Please meet Newton, a Dean's Rag Book Teddy bear designed by Terry and Doris Michaud based on a 1915 Teddy bear in their collection named "The Professor." I think he was created in the late 1980's. He is made of a very soft golden mohair and is very hard stuffed with excelsior. He wears an oversized sweater and a gingham bow, and of course, a pair of spectacles. He's a big guy, weighing well over a pound and 18 inches tall.
Newton was not always the brilliant Teddy bear he is today. In fact, he was quite the late bloomer. When just a young cub, he was more interested in chasing bees and tracking down honey than reading or solving a math problem. In the spring, he loved to sleep in the middle of the meadow next to the apple trees and listen to the bees softly buzzing above his head as they headed toward the fragrant apple blossoms. In the summertime, he sometimes would wander from his family's den in the middle of those hot nights and tip his head back and watch the stars in the sky. In the fall, when the fruit trees were laden with apples, he would reach up and pluck one from a branch, munching happily away. As Newton reached his teen-bear years, he knew he would have to figure out what to do with his life relatively soon. After all, a Teddy can't just sit on a chair for the rest of his life and let the world go on by without him, can he?

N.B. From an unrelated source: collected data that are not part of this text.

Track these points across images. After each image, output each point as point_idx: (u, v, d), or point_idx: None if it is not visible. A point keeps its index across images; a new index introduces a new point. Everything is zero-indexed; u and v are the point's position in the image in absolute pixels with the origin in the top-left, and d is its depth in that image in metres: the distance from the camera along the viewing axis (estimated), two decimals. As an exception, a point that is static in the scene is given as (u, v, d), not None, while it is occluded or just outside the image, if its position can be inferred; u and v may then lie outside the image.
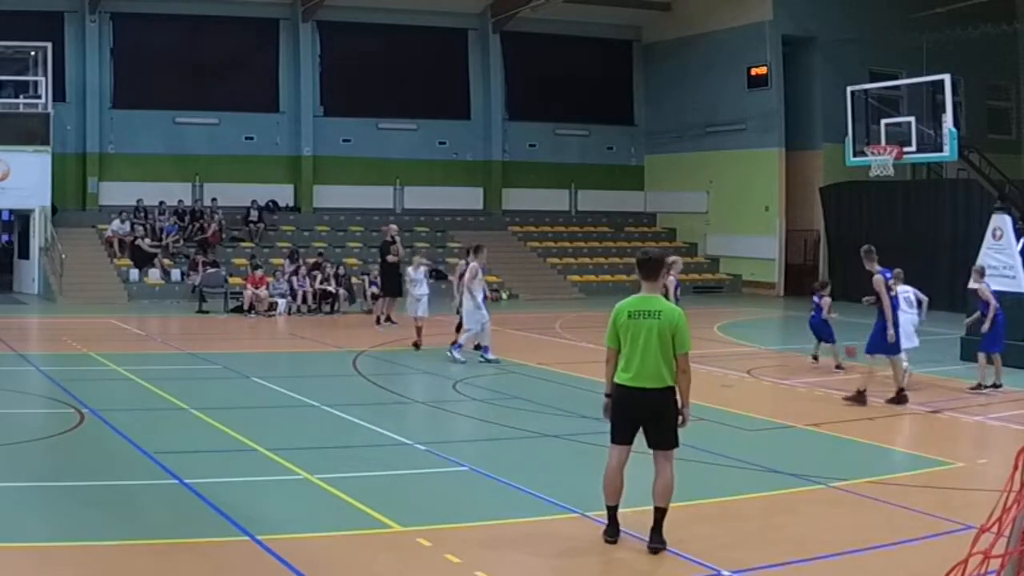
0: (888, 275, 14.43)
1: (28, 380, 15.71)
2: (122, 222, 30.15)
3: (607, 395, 8.07)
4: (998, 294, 16.65)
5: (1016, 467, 4.75)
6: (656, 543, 7.78)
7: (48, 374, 15.98)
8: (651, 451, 7.96)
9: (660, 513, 7.83)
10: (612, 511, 7.98)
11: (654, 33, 38.08)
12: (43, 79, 29.82)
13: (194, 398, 13.72)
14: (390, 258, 24.07)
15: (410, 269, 20.64)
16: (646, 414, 7.86)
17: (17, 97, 30.01)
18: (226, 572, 7.37)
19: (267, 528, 8.07)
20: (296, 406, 13.85)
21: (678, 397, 7.93)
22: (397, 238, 24.63)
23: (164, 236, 30.51)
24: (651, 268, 8.09)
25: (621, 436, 7.97)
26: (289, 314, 26.08)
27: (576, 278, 33.64)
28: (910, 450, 11.75)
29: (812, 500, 9.59)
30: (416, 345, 19.42)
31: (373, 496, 9.15)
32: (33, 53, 30.30)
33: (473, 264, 18.13)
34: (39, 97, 29.74)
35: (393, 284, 24.04)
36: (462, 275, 18.38)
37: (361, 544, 8.00)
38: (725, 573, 7.38)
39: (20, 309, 26.84)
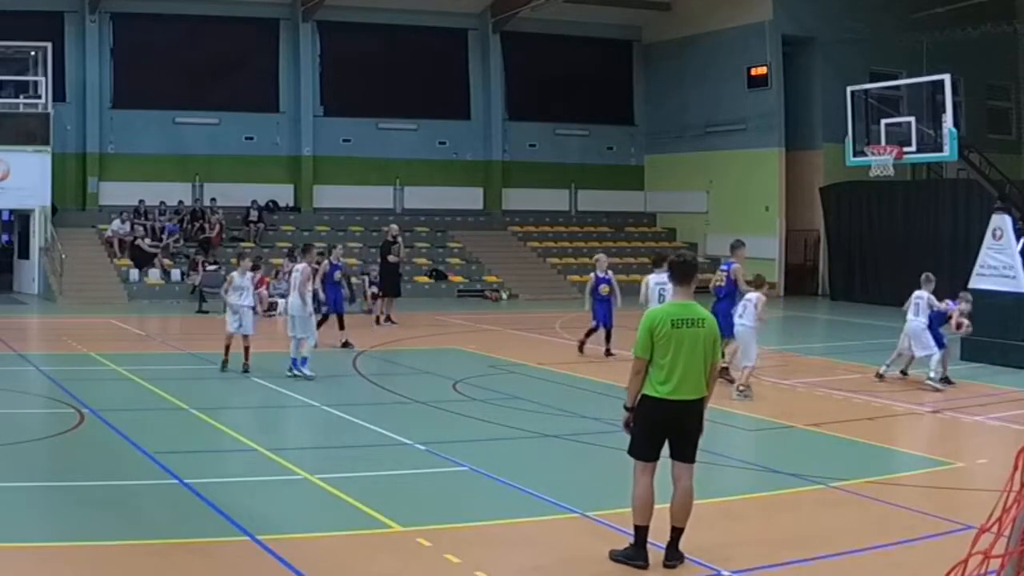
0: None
1: (28, 380, 15.71)
2: (122, 222, 30.14)
3: (628, 408, 7.59)
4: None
5: (1016, 467, 4.76)
6: (673, 559, 7.48)
7: (48, 374, 15.97)
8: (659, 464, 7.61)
9: (679, 533, 7.51)
10: (645, 532, 7.46)
11: (654, 33, 38.06)
12: (43, 79, 29.80)
13: (194, 398, 13.72)
14: (391, 258, 24.07)
15: (235, 273, 16.66)
16: (681, 426, 7.45)
17: (17, 97, 29.99)
18: (226, 572, 7.37)
19: (267, 528, 8.07)
20: (296, 406, 13.85)
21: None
22: (399, 238, 24.63)
23: (165, 236, 30.53)
24: (685, 272, 7.66)
25: (654, 453, 7.50)
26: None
27: (576, 278, 33.55)
28: (910, 450, 11.76)
29: (812, 500, 9.59)
30: (246, 368, 15.99)
31: (373, 496, 9.15)
32: (33, 53, 30.28)
33: (302, 265, 16.30)
34: (39, 97, 29.72)
35: (393, 284, 24.10)
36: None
37: (361, 544, 8.00)
38: (725, 573, 7.38)
39: (20, 309, 26.83)
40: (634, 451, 7.57)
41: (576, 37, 36.80)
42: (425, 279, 31.88)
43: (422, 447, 11.19)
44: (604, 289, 18.71)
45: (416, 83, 35.26)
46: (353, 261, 30.14)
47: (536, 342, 21.37)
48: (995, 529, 4.71)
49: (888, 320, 26.32)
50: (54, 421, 12.33)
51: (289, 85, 34.30)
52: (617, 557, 7.53)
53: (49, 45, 29.93)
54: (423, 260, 32.79)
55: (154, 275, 29.31)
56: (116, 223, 30.14)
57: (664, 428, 7.47)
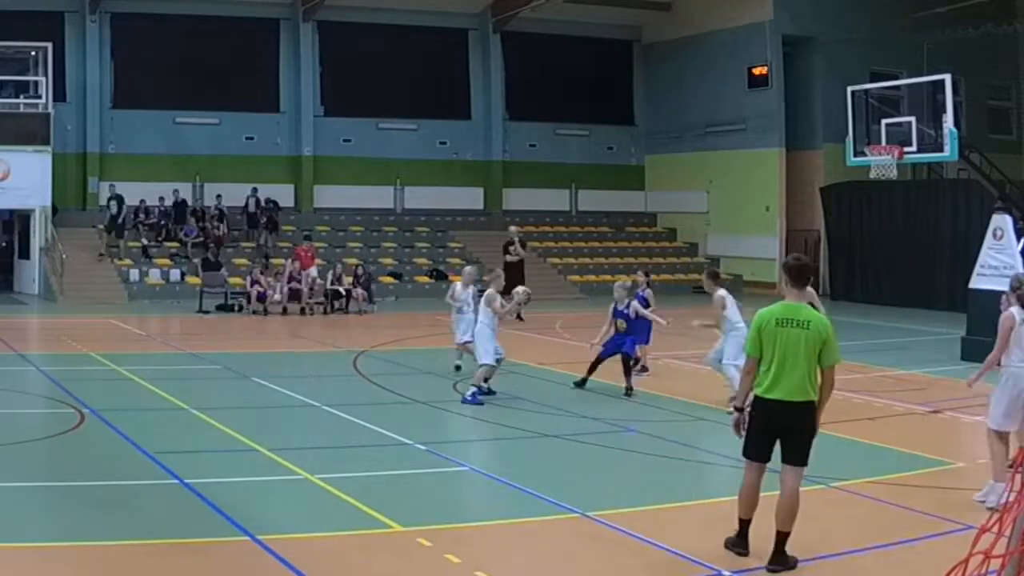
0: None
1: (28, 380, 15.71)
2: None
3: (739, 409, 7.68)
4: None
5: (1016, 467, 4.76)
6: (776, 564, 7.42)
7: (48, 374, 15.98)
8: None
9: (783, 536, 7.48)
10: (745, 525, 7.69)
11: (654, 33, 38.07)
12: (43, 79, 29.79)
13: (194, 398, 13.72)
14: (508, 257, 25.32)
15: (458, 287, 16.66)
16: (785, 428, 7.48)
17: (17, 97, 29.98)
18: (226, 572, 7.37)
19: (267, 528, 8.07)
20: (296, 406, 13.85)
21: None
22: (515, 239, 26.06)
23: (185, 236, 30.67)
24: (800, 274, 7.69)
25: (758, 452, 7.62)
26: (287, 313, 26.06)
27: (576, 278, 33.62)
28: (910, 450, 11.75)
29: (812, 500, 9.56)
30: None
31: (373, 496, 9.15)
32: (33, 53, 30.26)
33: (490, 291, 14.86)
34: (39, 97, 29.70)
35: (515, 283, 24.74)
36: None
37: (361, 544, 8.00)
38: (725, 573, 7.38)
39: (20, 309, 26.83)
40: (744, 448, 7.75)
41: (576, 37, 36.80)
42: (425, 279, 31.87)
43: (422, 447, 11.19)
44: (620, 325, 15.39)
45: (416, 83, 35.26)
46: (353, 260, 30.10)
47: (536, 342, 21.36)
48: (995, 529, 4.71)
49: (888, 320, 26.38)
50: (54, 421, 12.33)
51: (289, 85, 34.30)
52: (726, 543, 7.78)
53: (49, 45, 29.91)
54: (423, 260, 32.78)
55: (154, 275, 29.32)
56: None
57: (765, 428, 7.55)
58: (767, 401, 7.48)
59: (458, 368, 16.27)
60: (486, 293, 14.50)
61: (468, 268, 17.63)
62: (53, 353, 18.78)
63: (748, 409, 7.69)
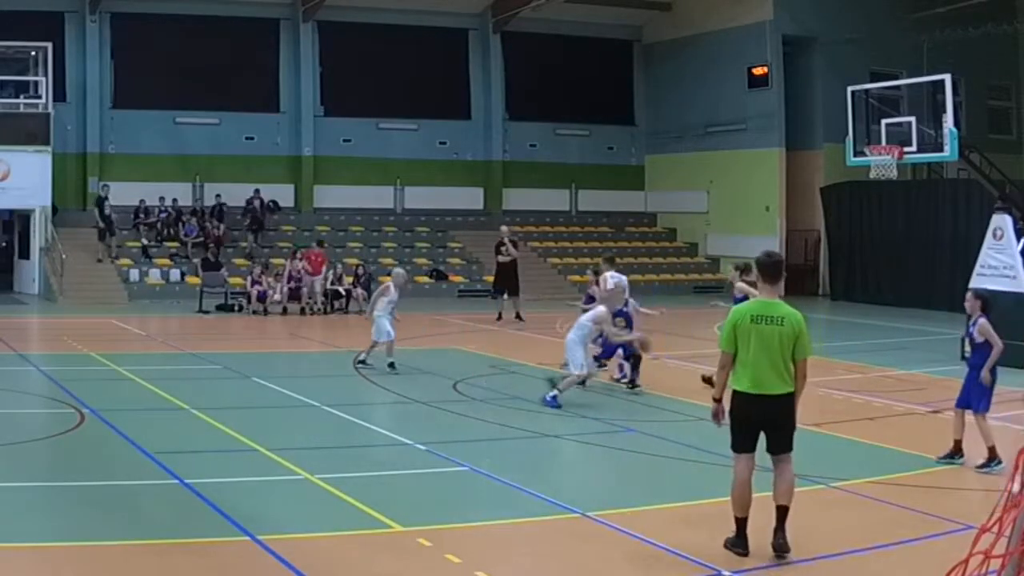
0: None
1: (28, 380, 15.71)
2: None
3: (717, 400, 7.91)
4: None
5: (1016, 467, 4.76)
6: (780, 539, 7.68)
7: (48, 374, 15.98)
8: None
9: (783, 511, 7.75)
10: (743, 523, 7.78)
11: (654, 33, 38.06)
12: (43, 79, 29.80)
13: (194, 398, 13.72)
14: (500, 259, 25.40)
15: (392, 289, 16.99)
16: (768, 420, 7.72)
17: (17, 97, 29.99)
18: (226, 572, 7.37)
19: (267, 528, 8.07)
20: (296, 406, 13.85)
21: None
22: (506, 239, 25.91)
23: (185, 236, 30.65)
24: (774, 271, 7.89)
25: (744, 444, 7.80)
26: (287, 313, 26.05)
27: (576, 278, 33.57)
28: (910, 450, 11.75)
29: (812, 500, 9.58)
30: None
31: (373, 496, 9.16)
32: (33, 53, 30.28)
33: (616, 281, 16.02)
34: (39, 97, 29.71)
35: (511, 283, 25.36)
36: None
37: (361, 544, 8.00)
38: (725, 573, 7.39)
39: (20, 309, 26.83)
40: (731, 443, 7.87)
41: (576, 37, 36.80)
42: (425, 279, 31.87)
43: (422, 447, 11.19)
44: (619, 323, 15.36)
45: (416, 83, 35.26)
46: (354, 260, 30.10)
47: (536, 342, 21.35)
48: (995, 529, 4.71)
49: (888, 320, 26.38)
50: (54, 421, 12.33)
51: (289, 85, 34.30)
52: (725, 544, 7.81)
53: (49, 45, 29.92)
54: (423, 260, 32.79)
55: (154, 275, 29.32)
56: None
57: (752, 422, 7.73)
58: (748, 395, 7.68)
59: (392, 366, 16.36)
60: (599, 312, 14.46)
61: (399, 271, 18.01)
62: (53, 353, 18.78)
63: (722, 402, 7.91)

It was just about this time when I first met Newton. He was living in my friend's antique store, taking up space on a little child's chair. It was early spring, and I was browsing the vintage children's books section. He was wearing a very tatty sweater and a little checked bow tie. He didn't have a price tag, so I just asked him if he wanted to come live with me. I told him about all the different types of Teddy bears that occupied the bear room, that there were other English bears who were a bit older than him, and some German bears, a few Swiss and Austrian bears, and a selection of American bears, as well as some Artist bears, a few cats and dogs and rhinos and bunnies and sheep here and there, and lions and tigers, oh my. But there was always room for one more bear. Newton wasn't sure he wanted all that company. He was a bit of a solitary bear. He said he would think about it. I understood, I said. Sometimes you need time to consider your options.
I stopped by that shop several times over the following months, casually looking through the books, hoping he would let me adopt him, but not wanting to push him too hard. Finally, one beautiful autumn afternoon, I brought the shop owner an apple strudel I had baked that morning from apples I bought from the farm next door, coated with fresh honey. I knew it would be nearly impossible for Newton to resist, and I was right! He lifted his nose in the air and oh-so-quietly climbed down from his chair, came over and nudged me in the leg. He said he didn't know I lived near an apple farm. And there's a beehive set among the trees, too, I told him smiling.
He's not a solitary bear anymore. He has loads of friends of all sorts. They call him "The Professor" because of that old sloppy sweater he's attached to and because of all the books he likes to read now that he's a more mature bear. He wears a pair of glasses now, just so he can see the stars better when he goes out to the meadow, leans back his head, and studies the stars in the sky.